[Required task 1]
Answer these questions using the passage below, one per line:
(a) Which subsection appears to exclude certain actions from investigation?
(b) How many places in the Bill does subsection (3) refer to?
(c) What did the Minister say the new clause was?

[Passage given]
+-------+

I should be grateful if the Minister could provide a little clarification on the exclusions contained in the proposed new clause. As he said, the wording is complex but the principle is clear. However, it is possible within complex wording for things easily to slip out of sight.
There are two elements on which I should like clarification. First, subsection (2) appears to exclude certain actions from investigation. How will that operate? Can we be absolutely certain that nothing will be excluded from the scrutiny of the ombudsman which this House would wish him properly to scrutinise? What will be the precise effect of the proposed new clause on the question of exclusion?
Secondly, subsection (3) refers to three places in the Bill where, effectively, the actions of officials are defined as not being taken by the Secretary of State or on his behalf. The Minister will recall that we commented on that when the House debated the Bill. We were concerned that the exclusion of actions of officials from being acts taken by or on behalf of the Secretary of State might mean that they were not properly scrutinised by the ombudsman. It appears that those actions are still omitted from the effects of the proposed new clause. Can the Minister reassure me on that point?
The Minister said that the new clause was a complicated addition to the Bill. We wish to ensure that something that we want scrutinised does not, through an oversight at this stage, drop off the agenda or be considered to be outside the capacity of the ombudsman. I should be grateful for as much clarification of that issue as the Minister can give me.

+-------+

[Provided records]
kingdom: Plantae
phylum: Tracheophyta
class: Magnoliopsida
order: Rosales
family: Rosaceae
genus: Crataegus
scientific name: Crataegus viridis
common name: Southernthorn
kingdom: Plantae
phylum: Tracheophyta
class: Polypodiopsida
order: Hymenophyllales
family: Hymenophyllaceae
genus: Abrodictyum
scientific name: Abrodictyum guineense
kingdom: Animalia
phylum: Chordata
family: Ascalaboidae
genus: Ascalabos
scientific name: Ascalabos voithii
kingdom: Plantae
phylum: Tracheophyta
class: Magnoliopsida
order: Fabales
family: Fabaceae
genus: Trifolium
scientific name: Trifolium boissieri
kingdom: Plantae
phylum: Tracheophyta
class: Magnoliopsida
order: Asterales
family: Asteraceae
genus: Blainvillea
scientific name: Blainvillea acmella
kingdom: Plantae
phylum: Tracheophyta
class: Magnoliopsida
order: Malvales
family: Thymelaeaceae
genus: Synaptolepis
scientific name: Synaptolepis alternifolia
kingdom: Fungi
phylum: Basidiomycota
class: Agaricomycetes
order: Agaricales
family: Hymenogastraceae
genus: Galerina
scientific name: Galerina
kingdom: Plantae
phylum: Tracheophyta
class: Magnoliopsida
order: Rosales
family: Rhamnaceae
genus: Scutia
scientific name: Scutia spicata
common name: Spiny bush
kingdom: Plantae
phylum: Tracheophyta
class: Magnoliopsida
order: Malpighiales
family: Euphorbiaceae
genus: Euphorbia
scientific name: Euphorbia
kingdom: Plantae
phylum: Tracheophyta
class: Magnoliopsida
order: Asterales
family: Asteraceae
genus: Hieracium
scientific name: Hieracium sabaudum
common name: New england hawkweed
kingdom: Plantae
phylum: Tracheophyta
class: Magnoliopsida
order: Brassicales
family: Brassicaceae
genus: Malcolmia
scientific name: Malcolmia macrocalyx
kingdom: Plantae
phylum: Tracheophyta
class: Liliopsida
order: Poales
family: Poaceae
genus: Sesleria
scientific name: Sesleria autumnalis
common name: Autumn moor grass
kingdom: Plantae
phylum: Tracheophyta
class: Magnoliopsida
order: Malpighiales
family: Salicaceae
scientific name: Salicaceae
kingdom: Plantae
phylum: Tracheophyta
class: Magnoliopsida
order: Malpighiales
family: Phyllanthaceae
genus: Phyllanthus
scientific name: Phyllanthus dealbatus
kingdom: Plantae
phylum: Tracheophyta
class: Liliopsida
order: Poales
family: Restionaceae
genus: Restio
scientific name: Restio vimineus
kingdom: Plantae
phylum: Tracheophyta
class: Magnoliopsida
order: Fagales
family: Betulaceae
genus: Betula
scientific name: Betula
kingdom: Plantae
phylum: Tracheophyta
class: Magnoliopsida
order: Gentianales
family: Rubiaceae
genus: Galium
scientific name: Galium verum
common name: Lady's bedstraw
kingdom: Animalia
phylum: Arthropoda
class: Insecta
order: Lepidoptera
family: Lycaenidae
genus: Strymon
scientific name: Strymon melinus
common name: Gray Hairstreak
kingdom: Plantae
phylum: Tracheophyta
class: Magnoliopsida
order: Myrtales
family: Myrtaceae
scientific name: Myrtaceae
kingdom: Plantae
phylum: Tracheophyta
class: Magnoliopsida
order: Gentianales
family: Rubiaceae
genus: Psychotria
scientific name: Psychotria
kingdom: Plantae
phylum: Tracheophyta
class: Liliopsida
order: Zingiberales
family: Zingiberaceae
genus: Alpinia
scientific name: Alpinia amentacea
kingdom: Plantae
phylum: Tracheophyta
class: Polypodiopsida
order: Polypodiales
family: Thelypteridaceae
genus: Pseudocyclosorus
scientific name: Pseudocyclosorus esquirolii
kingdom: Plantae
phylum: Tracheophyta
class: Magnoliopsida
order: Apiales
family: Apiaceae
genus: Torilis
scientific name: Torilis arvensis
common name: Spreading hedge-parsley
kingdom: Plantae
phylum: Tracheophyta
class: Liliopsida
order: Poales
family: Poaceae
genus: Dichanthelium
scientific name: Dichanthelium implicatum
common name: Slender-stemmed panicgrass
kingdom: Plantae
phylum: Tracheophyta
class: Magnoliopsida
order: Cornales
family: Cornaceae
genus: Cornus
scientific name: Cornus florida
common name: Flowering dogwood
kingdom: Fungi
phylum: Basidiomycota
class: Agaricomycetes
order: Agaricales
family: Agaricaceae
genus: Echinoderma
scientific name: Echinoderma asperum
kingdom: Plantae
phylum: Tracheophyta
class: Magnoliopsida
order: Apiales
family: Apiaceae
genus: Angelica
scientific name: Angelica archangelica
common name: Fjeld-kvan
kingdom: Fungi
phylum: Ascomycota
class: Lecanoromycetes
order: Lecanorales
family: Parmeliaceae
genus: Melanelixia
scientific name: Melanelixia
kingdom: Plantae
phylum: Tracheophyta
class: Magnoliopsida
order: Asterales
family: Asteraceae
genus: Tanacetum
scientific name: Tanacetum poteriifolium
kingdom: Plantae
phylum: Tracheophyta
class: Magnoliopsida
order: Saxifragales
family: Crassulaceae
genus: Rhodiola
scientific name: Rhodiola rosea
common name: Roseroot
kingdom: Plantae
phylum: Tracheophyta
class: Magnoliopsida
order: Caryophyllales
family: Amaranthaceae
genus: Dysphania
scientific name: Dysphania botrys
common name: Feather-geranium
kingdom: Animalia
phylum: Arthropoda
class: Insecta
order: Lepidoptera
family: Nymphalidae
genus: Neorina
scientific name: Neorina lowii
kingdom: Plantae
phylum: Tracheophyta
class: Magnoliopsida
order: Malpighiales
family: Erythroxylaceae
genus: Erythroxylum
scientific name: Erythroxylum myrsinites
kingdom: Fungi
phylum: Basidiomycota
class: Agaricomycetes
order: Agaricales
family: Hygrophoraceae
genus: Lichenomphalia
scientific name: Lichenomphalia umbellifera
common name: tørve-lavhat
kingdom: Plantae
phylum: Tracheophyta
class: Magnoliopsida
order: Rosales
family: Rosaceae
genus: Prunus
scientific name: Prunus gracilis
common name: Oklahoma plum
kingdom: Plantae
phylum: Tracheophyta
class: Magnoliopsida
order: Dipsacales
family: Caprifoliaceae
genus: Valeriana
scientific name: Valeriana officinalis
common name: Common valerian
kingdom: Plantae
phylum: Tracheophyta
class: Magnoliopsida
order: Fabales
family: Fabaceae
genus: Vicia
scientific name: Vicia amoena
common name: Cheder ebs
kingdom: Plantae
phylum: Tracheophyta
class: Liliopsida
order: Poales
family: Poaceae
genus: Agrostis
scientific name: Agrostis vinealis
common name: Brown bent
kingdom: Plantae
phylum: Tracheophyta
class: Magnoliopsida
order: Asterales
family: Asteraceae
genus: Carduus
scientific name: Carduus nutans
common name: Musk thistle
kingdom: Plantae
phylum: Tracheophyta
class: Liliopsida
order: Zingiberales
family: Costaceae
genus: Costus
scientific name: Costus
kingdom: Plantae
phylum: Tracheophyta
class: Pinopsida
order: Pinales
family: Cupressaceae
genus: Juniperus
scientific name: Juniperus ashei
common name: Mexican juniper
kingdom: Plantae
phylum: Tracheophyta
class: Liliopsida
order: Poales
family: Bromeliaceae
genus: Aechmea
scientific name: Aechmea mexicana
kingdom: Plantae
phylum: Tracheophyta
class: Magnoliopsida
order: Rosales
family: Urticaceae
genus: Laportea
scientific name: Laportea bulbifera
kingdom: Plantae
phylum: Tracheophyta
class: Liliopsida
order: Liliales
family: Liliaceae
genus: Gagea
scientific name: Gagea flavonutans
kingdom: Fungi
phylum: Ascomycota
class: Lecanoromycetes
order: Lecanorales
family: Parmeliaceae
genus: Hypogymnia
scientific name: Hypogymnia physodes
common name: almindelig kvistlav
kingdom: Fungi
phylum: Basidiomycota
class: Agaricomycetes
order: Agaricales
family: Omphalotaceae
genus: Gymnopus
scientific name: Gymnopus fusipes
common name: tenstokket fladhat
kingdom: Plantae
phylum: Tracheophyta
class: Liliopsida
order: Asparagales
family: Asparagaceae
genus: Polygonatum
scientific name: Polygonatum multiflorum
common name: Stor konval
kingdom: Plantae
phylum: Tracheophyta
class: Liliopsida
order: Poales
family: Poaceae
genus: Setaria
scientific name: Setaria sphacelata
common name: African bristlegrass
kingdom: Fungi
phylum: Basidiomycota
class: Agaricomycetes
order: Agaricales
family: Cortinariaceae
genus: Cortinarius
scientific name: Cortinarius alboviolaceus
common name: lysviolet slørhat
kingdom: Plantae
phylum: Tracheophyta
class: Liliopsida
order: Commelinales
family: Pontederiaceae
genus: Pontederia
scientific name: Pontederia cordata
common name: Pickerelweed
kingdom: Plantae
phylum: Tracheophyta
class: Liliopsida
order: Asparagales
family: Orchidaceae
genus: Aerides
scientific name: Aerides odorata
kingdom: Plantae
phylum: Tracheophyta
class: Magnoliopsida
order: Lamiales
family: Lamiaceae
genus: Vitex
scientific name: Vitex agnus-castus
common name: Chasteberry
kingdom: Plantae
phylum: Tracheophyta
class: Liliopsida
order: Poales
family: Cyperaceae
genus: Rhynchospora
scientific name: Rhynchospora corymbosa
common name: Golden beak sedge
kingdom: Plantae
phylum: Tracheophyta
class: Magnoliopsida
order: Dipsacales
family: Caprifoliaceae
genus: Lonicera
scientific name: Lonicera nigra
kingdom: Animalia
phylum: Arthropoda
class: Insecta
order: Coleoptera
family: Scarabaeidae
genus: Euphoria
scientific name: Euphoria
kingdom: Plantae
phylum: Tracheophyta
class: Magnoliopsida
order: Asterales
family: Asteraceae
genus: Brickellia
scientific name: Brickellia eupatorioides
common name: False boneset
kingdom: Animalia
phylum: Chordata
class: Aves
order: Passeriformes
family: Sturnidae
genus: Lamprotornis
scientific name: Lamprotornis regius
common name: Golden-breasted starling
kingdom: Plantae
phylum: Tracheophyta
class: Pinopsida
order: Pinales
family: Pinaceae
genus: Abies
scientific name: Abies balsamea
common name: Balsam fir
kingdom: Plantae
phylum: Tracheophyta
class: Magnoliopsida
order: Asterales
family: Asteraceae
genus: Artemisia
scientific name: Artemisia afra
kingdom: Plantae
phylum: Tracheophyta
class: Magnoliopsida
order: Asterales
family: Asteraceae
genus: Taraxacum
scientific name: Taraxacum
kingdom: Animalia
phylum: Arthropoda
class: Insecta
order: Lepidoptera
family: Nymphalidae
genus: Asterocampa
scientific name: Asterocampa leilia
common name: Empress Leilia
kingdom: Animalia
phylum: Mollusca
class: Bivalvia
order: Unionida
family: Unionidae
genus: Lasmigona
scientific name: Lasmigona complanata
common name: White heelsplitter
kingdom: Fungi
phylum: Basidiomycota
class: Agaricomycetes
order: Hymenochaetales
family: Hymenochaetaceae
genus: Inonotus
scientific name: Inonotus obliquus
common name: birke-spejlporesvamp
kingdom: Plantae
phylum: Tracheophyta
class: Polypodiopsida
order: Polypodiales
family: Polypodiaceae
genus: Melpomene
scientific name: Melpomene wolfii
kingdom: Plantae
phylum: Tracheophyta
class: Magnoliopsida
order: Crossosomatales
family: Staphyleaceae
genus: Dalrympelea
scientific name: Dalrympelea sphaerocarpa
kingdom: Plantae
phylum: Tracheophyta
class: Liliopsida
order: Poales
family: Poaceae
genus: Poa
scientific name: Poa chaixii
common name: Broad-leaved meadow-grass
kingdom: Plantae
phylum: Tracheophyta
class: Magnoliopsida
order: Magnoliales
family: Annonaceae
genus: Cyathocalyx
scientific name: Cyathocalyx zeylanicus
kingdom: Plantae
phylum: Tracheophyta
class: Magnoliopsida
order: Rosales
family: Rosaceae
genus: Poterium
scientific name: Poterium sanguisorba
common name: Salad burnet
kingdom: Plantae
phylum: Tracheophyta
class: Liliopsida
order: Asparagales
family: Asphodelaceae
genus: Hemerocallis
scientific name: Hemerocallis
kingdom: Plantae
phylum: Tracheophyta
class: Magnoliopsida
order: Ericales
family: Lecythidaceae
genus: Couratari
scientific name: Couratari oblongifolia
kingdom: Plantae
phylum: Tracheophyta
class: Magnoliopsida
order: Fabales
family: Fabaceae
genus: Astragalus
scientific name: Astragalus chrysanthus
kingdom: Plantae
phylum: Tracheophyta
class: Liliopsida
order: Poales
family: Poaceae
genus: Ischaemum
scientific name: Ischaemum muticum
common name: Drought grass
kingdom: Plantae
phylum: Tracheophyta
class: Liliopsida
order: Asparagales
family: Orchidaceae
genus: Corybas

+-------+

[Required task 2] Arrange everything in the records from the line that contains "family: Scarabaeidae" down to the line that contains "scientific name: Asterocampa leilia", both included, as a Markdown table with the columns Row and Line. Give each line a number under Row, and leave out blank lines.

[Problem solution 1]
(a) Subsection (2)
(b) Three
(c) A complicated addition to the Bill

[Problem solution 2]
| Row | Line |
|---|---|
| 1 | family: Scarabaeidae |
| 2 | genus: Euphoria |
| 3 | scientific name: Euphoria |
| 4 | kingdom: Plantae |
| 5 | phylum: Tracheophyta |
| 6 | class: Magnoliopsida |
| 7 | order: Asterales |
| 8 | family: Asteraceae |
| 9 | genus: Brickellia |
| 10 | scientific name: Brickellia eupatorioides |
| 11 | common name: False boneset |
| 12 | kingdom: Animalia |
| 13 | phylum: Chordata |
| 14 | class: Aves |
| 15 | order: Passeriformes |
| 16 | family: Sturnidae |
| 17 | genus: Lamprotornis |
| 18 | scientific name: Lamprotornis regius |
| 19 | common name: Golden-breasted starling |
| 20 | kingdom: Plantae |
| 21 | phylum: Tracheophyta |
| 22 | class: Pinopsida |
| 23 | order: Pinales |
| 24 | family: Pinaceae |
| 25 | genus: Abies |
| 26 | scientific name: Abies balsamea |
| 27 | common name: Balsam fir |
| 28 | kingdom: Plantae |
| 29 | phylum: Tracheophyta |
| 30 | class: Magnoliopsida |
| 31 | order: Asterales |
| 32 | family: Asteraceae |
| 33 | genus: Artemisia |
| 34 | scientific name: Artemisia afra |
| 35 | kingdom: Plantae |
| 36 | phylum: Tracheophyta |
| 37 | class: Magnoliopsida |
| 38 | order: Asterales |
| 39 | family: Asteraceae |
| 40 | genus: Taraxacum |
| 41 | scientific name: Taraxacum |
| 42 | kingdom: Animalia |
| 43 | phylum: Arthropoda |
| 44 | class: Insecta |
| 45 | order: Lepidoptera |
| 46 | family: Nymphalidae |
| 47 | genus: Asterocampa |
| 48 | scientific name: Asterocampa leilia |